_Task requirements_
Scan the listing for the word "delle" and give the number of lines where it appears, with no other text.

_Data for this exercise_
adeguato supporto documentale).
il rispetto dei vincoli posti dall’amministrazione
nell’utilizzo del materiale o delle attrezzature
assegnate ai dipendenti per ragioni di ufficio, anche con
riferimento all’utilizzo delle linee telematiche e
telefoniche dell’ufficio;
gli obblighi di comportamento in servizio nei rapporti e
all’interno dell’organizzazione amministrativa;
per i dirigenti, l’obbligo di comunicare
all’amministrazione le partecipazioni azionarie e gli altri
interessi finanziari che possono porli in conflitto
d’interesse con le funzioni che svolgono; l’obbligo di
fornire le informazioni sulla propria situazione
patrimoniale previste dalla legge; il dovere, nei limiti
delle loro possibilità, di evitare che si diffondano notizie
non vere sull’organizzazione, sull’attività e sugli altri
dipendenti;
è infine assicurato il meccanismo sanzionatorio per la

_Response box_
3